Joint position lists
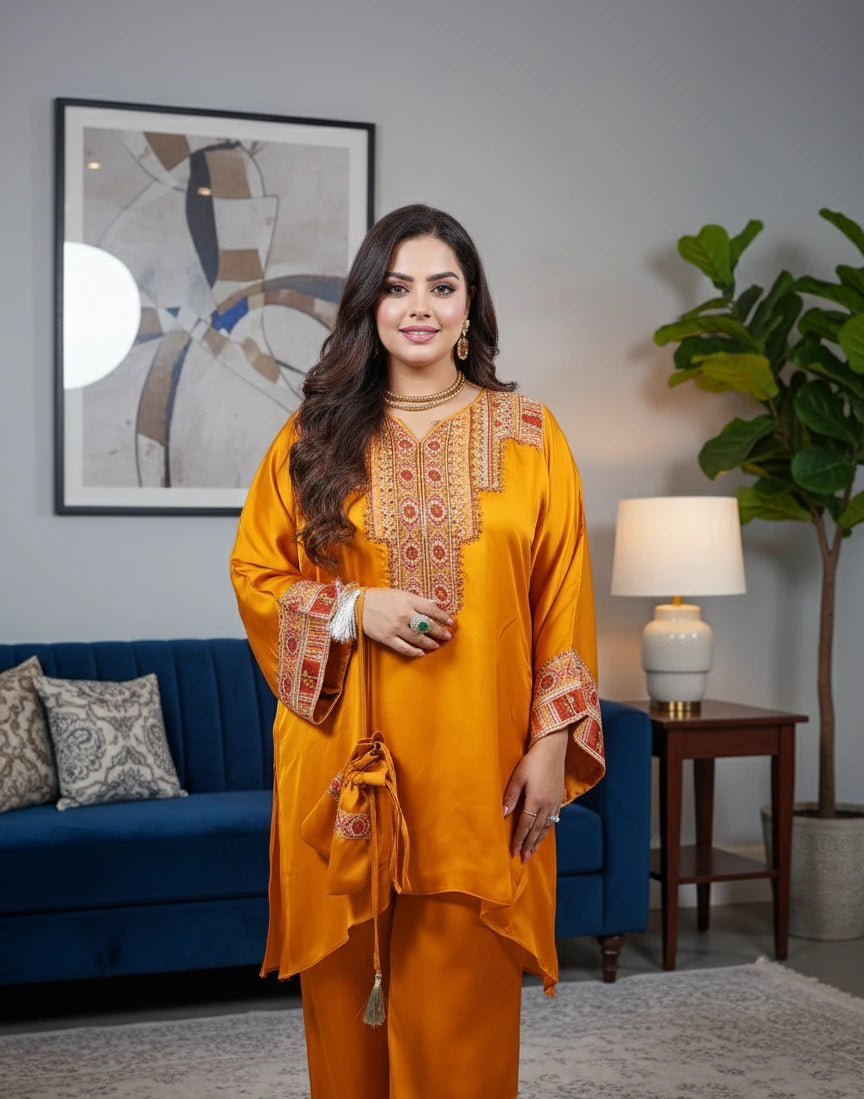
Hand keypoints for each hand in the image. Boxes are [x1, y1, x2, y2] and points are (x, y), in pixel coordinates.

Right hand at [362, 587, 453, 657]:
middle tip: (447, 636)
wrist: (358, 605)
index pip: (431, 610)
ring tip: (436, 645)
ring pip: (418, 638)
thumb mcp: (401, 594)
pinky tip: (422, 652)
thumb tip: (435, 605)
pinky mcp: (387, 638)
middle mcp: (404, 614)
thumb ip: (418, 600)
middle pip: (427, 625)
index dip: (443, 617)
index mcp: (408, 601)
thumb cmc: (381, 598)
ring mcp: (396, 627)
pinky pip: (404, 647)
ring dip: (430, 643)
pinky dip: (414, 651)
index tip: (451, 622)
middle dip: (439, 632)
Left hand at [503, 730, 566, 861]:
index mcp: (536, 800)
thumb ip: (510, 796)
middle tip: (522, 858)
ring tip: (531, 852)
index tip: (513, 852)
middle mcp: (547, 805)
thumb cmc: (533, 760)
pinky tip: (542, 834)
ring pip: (546, 827)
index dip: (519, 839)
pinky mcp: (559, 798)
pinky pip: (553, 820)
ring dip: (538, 841)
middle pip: (536, 831)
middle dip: (529, 846)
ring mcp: (555, 803)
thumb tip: (502, 814)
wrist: (553, 748)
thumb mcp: (518, 777)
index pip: (525, 826)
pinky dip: (546, 831)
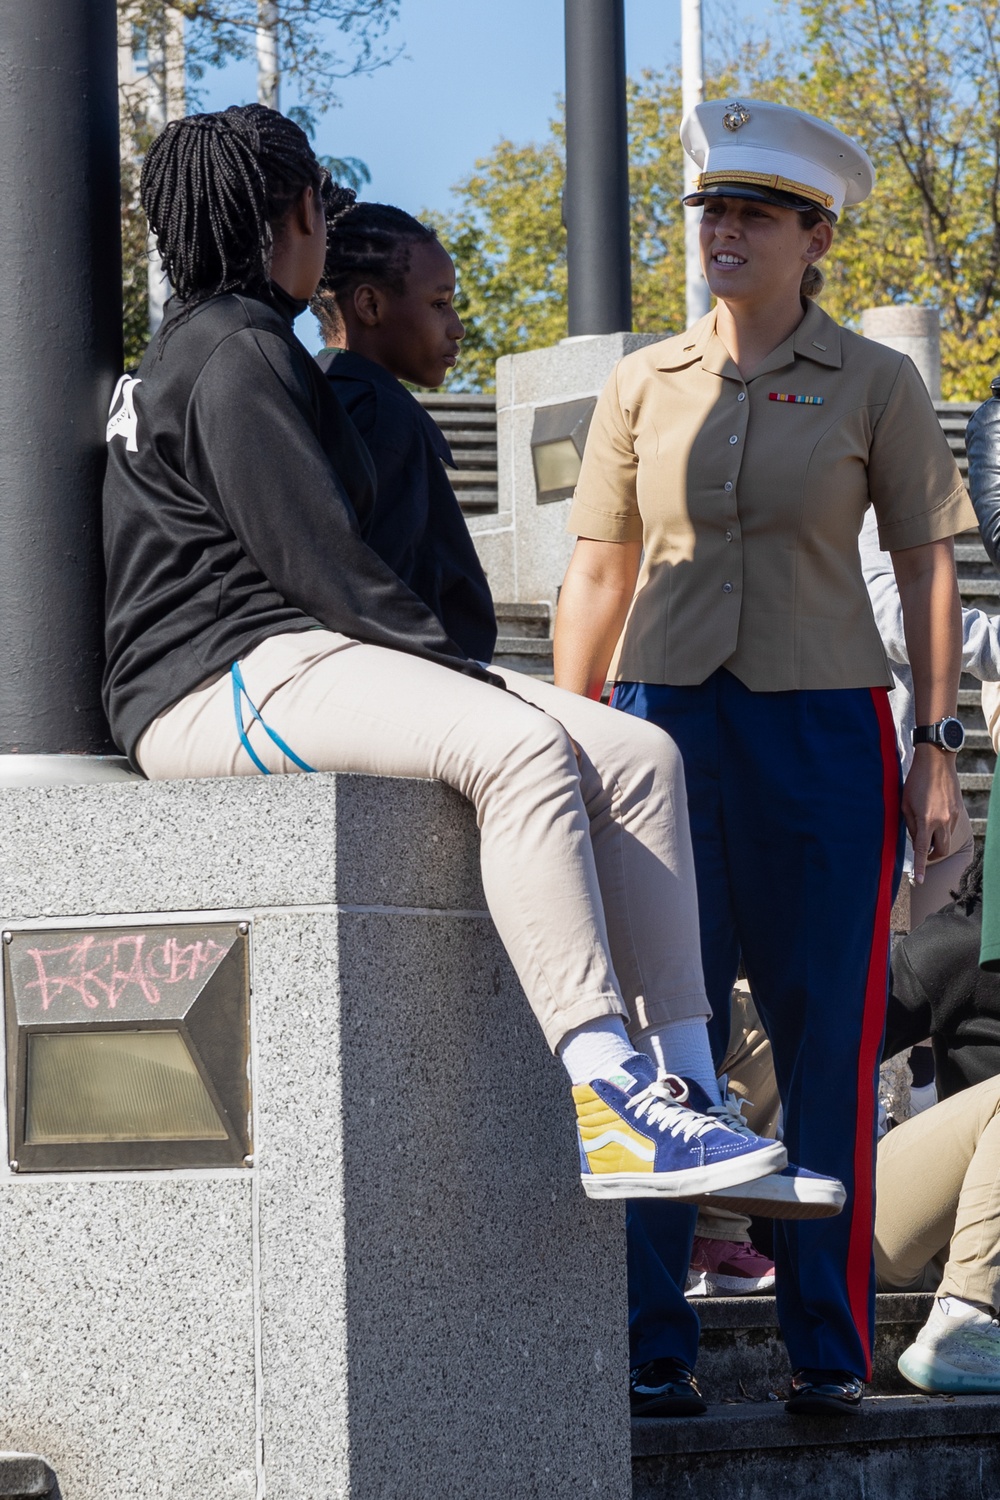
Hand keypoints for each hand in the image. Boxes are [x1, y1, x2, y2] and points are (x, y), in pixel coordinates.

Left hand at [902, 743, 961, 883]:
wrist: (937, 761)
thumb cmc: (915, 781)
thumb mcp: (905, 803)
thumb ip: (910, 825)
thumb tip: (916, 841)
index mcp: (926, 820)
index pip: (922, 850)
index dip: (921, 867)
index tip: (919, 880)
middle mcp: (942, 821)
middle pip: (940, 851)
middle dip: (932, 856)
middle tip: (923, 850)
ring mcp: (953, 816)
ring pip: (946, 839)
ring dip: (937, 840)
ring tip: (926, 824)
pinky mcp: (959, 811)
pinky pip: (950, 827)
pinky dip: (942, 828)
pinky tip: (934, 813)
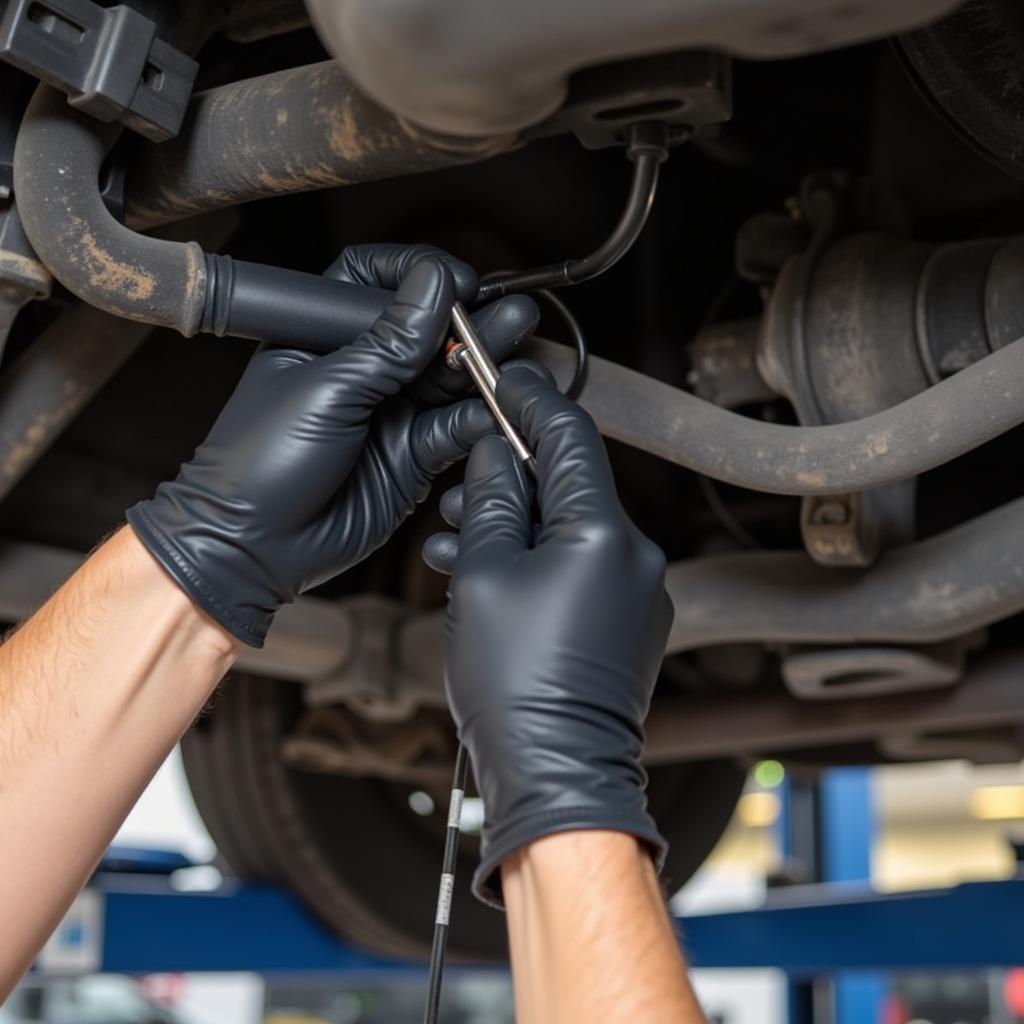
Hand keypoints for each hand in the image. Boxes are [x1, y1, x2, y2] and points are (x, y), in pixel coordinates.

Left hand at [127, 243, 538, 646]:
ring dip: (483, 368)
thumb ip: (389, 342)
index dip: (418, 272)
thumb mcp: (326, 389)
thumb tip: (434, 285)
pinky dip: (475, 422)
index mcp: (324, 336)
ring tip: (515, 355)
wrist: (252, 546)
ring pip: (450, 380)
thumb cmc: (259, 462)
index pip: (374, 280)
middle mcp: (362, 370)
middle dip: (470, 321)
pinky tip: (491, 413)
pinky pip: (454, 431)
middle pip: (427, 330)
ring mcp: (389, 413)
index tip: (453, 281)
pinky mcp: (411, 458)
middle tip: (511, 314)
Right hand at [424, 367, 672, 904]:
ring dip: (516, 524)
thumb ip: (490, 502)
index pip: (569, 436)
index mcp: (603, 533)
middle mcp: (635, 555)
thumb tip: (496, 454)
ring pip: (570, 528)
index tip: (505, 375)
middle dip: (510, 475)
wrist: (558, 775)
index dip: (531, 399)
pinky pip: (582, 568)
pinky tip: (490, 574)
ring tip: (457, 539)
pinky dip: (538, 560)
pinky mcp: (629, 623)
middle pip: (569, 483)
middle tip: (460, 480)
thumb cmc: (516, 685)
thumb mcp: (483, 576)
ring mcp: (638, 592)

» What is required: Each line from the first line of the records through the line containing "pinky mcp: (387, 638)" must be reproduced exactly, with both ends included and all pictures omitted; nothing else belongs in the answer.

» Written answer:
Hand keypoints for each hand in the image. Boxes are [x1, y1, x2, y2] and points are (x, y), in pixel coordinates.

Right hand at [362, 587, 453, 657]:
middle tip: (447, 636)
wrist: (358, 605)
index pip: (431, 610)
ring tip: (436, 645)
ring pip: (418, 638)
thumb mcp: (401, 594)
pinky tip: (422, 652)
thumb tip: (435, 605)
pinky mcp: (387, 638)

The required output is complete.